Former workers of Townsends, the Delaware-based poultry processing company that filed for bankruptcy in late 2010, have been awarded a settlement that will pay 859 North Carolina employees for unpaid vacation time.
The settlement awards $157,000 to the company's Pittsboro and Siler City workers. The workers were represented in a class action lawsuit by the N.C. Justice Center and the Delaware law firm Margolis Edelstein.
Townsends filed for bankruptcy in December 2010 and closed its operations two months later.
The company's North Carolina assets were then acquired by a Ukrainian billionaire, Oleg Bakhmatyuk, for $24.9 million in February 2011.
Omtron, the U.S. shell corporation Bakhmatyuk created, spent $7 million upgrading the Siler City plant. But Omtron abruptly announced in late July that it would close the facilities in Siler City and Mocksville by Oct. 4 and lay off 1,156 workers.

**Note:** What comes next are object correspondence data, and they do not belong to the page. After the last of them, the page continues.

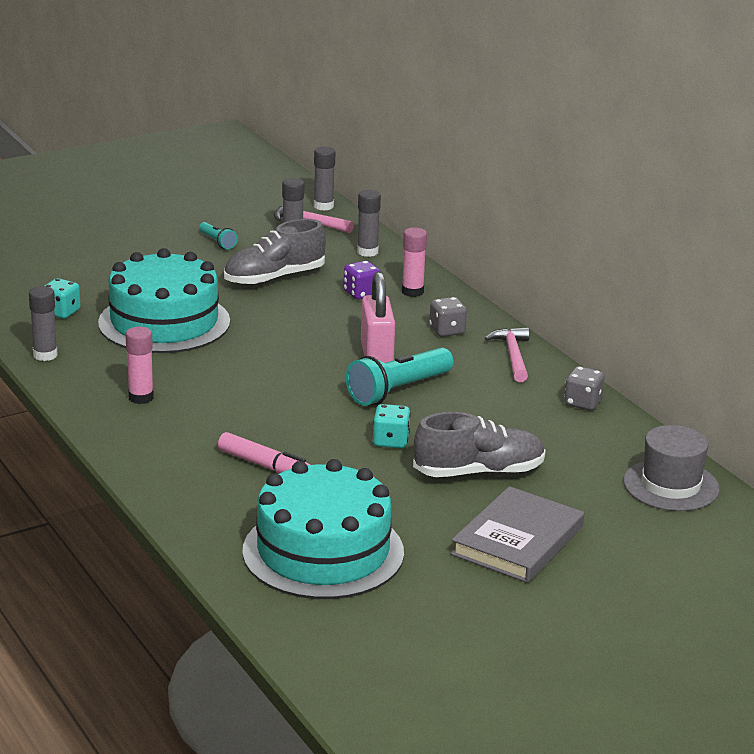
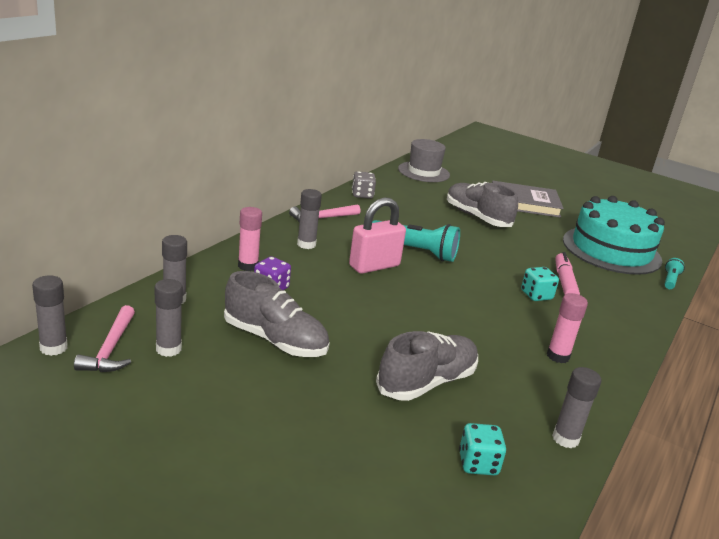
camera: 120 degrees left, 0 degrees up
turquoise cake [98,248,230,353] -> grey shoe [376,331,478,401]
turquoise flashlight [199,222,238,249] -> turquoise flashlight moved to [664,258,685,289]
turquoise dice [373,404,411,448] -> turquoise dice moved to [521,267,559,301]
grey dice [429,297,467,337] -> grey glue stick [297,189,322,249]

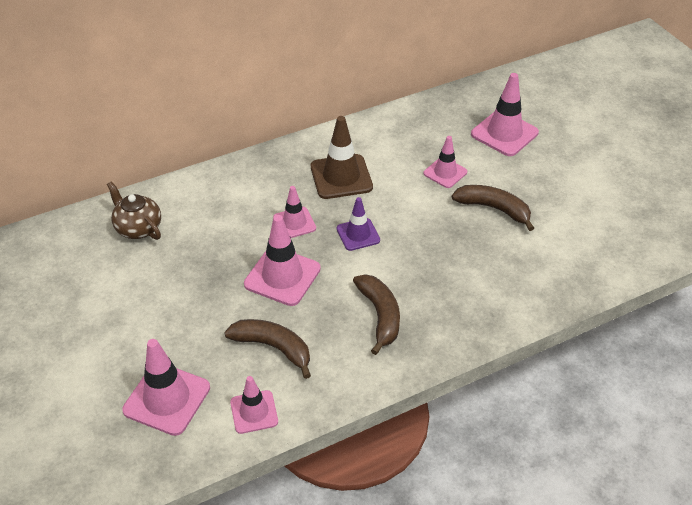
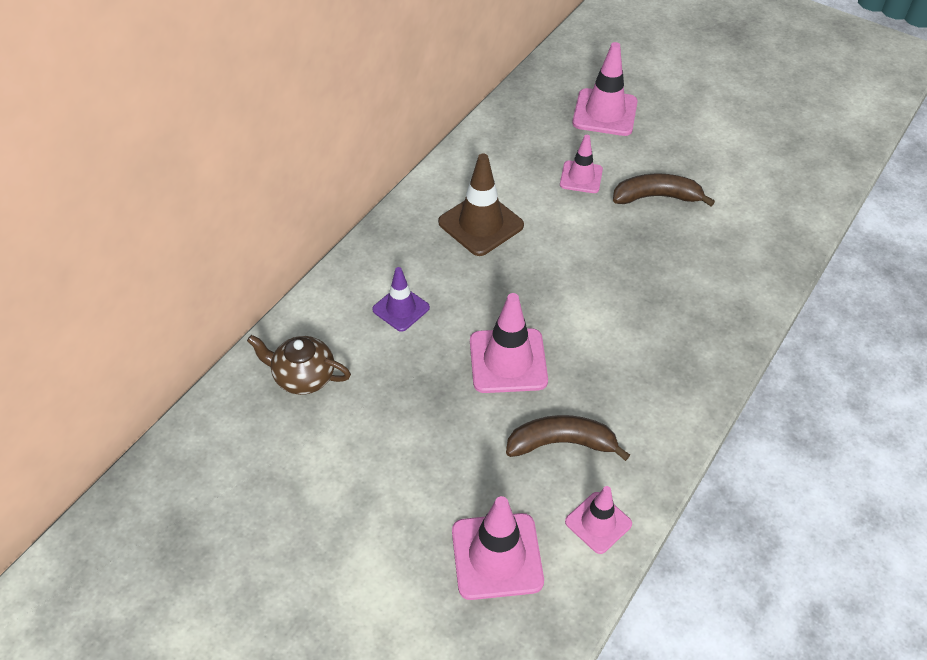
camera: 30 degrees left, 5 degrees up
pink traffic cone [273,186,316,238] -> none
purple traffic cone [337,197,380,251] -> purple traffic cone moved to [372,267,430,332]
brown banana [353,274,400,355] -> none

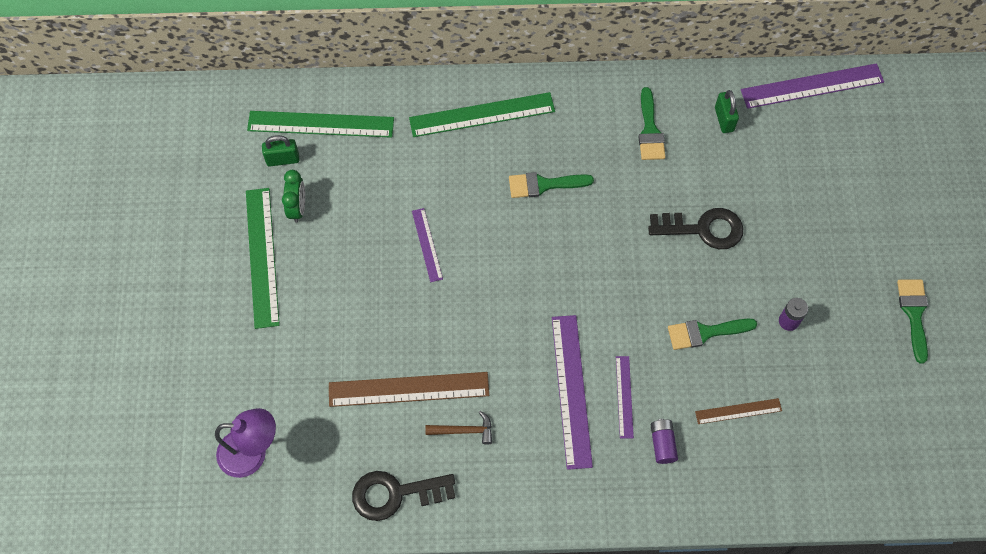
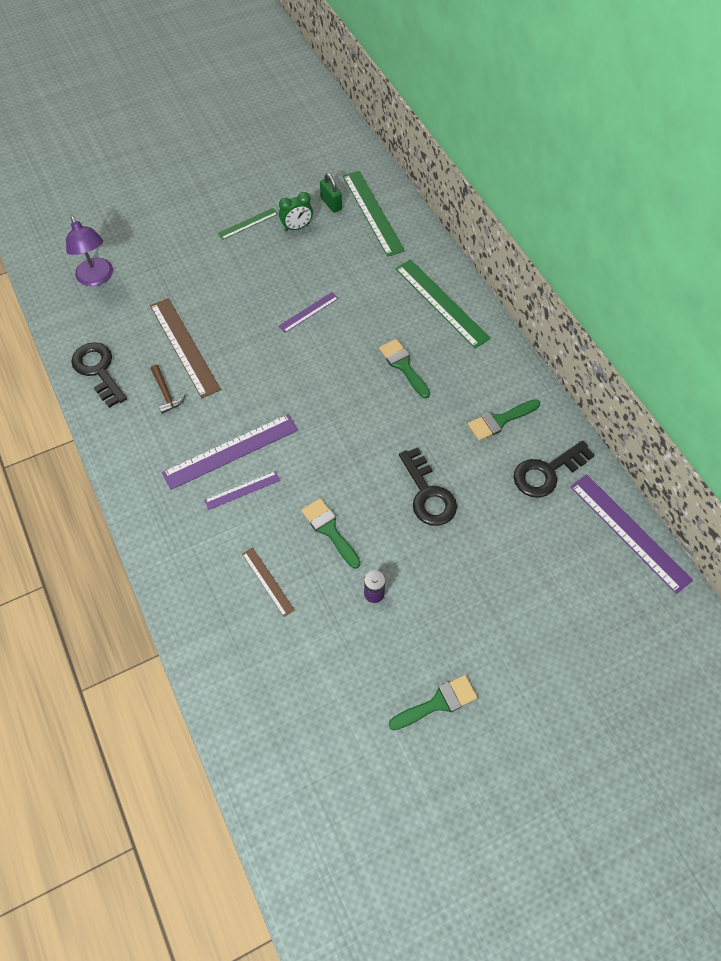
camera: 65 degrees right, 5 degrees down
green ruler [246,188,280,329] -> green ruler [218,208,278,240], size x0.54
purple battery [651,419,678,464] -> none
green padlock [715,90,739,133] -> black key [513,440,594,498]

At the time, Townsends also had contracts with nearly 200 chicken farmers in Chatham, Moore, Randolph and Harnett counties.
Omtron still owns the Townsends facilities.
The $157,000 settlement will be distributed among the workers based on how much vacation time they were owed by the company.
Any workers who worked for the Siler City or Pittsboro Townsends plants and lost their jobs between January 5 and February 25, 2011, were not paid owed vacation pay, and have not received a settlement payment should contact Jessica Rocha at the NC Justice Center at 866-446-8398.